Toutefois, et nous venons de le voir lʹapproche structuraliste sʹattache à expliquer les structures qui supportent les opérations mentales. Cette démarche nʹest pas suffisante pour notre recherche. En effet elle ne permet pas dʹexpliquer les différences de conduite observées dans la résolution dʹune tâche dont on présume quʹelle fait appel à la même structure.
Les arguments expérimentaux dans ce sens sont à rechercher du côté des travaux effectués dans le domaine de la perception visuelle. Dans lʹillusion perceptive de Müller‐Lyer (figure 12) par exemple, le stimulus est identique dans les deux conditions et pourtant lʹobservateur est enclin à décider que les deux droites sont de longueur différente (Thomas, 1999).
Figure 12 : Stimulus de lʹillusion perceptive de Müller‐Lyer
Pour expliquer cette différence, lʹhypothèse que ce nʹest pas un seul système cognitif unique qui est responsable de toutes les conduites est avancé.
Il sʹagirait plutôt dʹun ensemble de systèmes indépendants que Jerry Fodor appelle des modules, cʹest la thèse ʺmodularisteʺ (Fodor, 1986). Son hypothèse des modules est accompagnée dʹun ʺlangage de la penséeʺ pour représenter les informations qui entrent dans le système. Et ce langage serait de type propositionnel. Cʹest une hypothèse bien pratique car les langages informatiques sont capables de traiter les propositions sur la base de la logique des propositions.
Essayons de nous replacer dans le contexte de lʹépoque de lʹémergence de cette conception du fonctionnement de lʹesprit. En 1945, John Von Neuman suggère dʹincorporer les instructions de traitement (le programme) dans la mémoire de lʹappareil, en même temps que les données à traiter et de permettre à lʹordinateur de modifier, sur commande, ces instructions. Il publie le premier rapport décrivant ce que devrait être un ordinateur à programme enregistré. En 1950, Allan Turing (Turing, 1950), publie son article dans lequel il propose une méthode, le test de Turing, permettant dʹévaluer la ʺpenséeʺ ou la ʺconscienceʺ relative à un jeu. La plus célèbre des expériences qui illustre ce fonctionnement de lʹesprit coïncide avec la naissance de lʹIntelligence Artificielle. Cʹest en 1956, année où Newell et Simon présentent à lʹoccasion dʹun congrès le premier programme qui simule la démonstration dʹun théorème. Parallèlement, sur le plan matériel, en 1956 : IBM commercialise le premier disque dur. On le voit, lʹinformatique en est à ses premiers balbutiements. A cette époque toute lʹinteraction avec la machine est assurée en ʺligne de commandeʺ par une entrée essentiellement symbolique. Quʹil sʹagisse de cartes perforées ou de clavier, il sʹagit de commandes textuelles. Il
nʹest donc pas question de systèmes dʹexploitation graphiques, dʹimages et encore moins de traiter de lʹinformation imagée.

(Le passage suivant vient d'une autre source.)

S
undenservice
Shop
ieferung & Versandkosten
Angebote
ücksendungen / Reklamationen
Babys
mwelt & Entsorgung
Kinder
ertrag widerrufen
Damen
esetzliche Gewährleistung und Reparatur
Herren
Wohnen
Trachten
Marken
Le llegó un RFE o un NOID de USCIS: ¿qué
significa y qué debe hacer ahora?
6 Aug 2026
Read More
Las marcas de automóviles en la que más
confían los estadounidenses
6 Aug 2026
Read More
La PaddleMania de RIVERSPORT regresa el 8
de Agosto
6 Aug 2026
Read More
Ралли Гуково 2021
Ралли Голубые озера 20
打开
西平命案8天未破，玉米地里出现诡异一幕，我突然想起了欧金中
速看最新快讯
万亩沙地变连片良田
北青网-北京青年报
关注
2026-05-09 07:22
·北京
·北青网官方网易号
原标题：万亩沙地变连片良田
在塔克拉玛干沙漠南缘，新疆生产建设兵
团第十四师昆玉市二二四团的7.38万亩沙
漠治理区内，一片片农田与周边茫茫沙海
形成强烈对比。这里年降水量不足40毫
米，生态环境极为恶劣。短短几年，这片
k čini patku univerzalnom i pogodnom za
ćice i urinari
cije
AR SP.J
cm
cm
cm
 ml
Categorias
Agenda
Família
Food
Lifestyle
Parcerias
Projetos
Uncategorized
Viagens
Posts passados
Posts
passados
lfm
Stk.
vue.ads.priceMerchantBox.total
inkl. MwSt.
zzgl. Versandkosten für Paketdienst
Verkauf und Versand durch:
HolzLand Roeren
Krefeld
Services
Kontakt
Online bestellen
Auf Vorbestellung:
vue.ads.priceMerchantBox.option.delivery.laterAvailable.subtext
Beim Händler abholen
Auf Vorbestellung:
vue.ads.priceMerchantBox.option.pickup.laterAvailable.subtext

Sur ce point, Andler reconnaît que le rôle joué par lʹordinateur dans la réflexion sur les fondements des sciences cognitives est subtil (Andler, 2004a).
Et à partir de ce moment, les recherches qui se préoccupent de la cognition vont se diriger vers un computationnalisme qui va éclipser la psychologie de la forme que nous avons présentée plus avant.
Il sʹagit alors pour notre démarche, de regarder ce que ce nouveau paradigme peut apporter à notre problématique.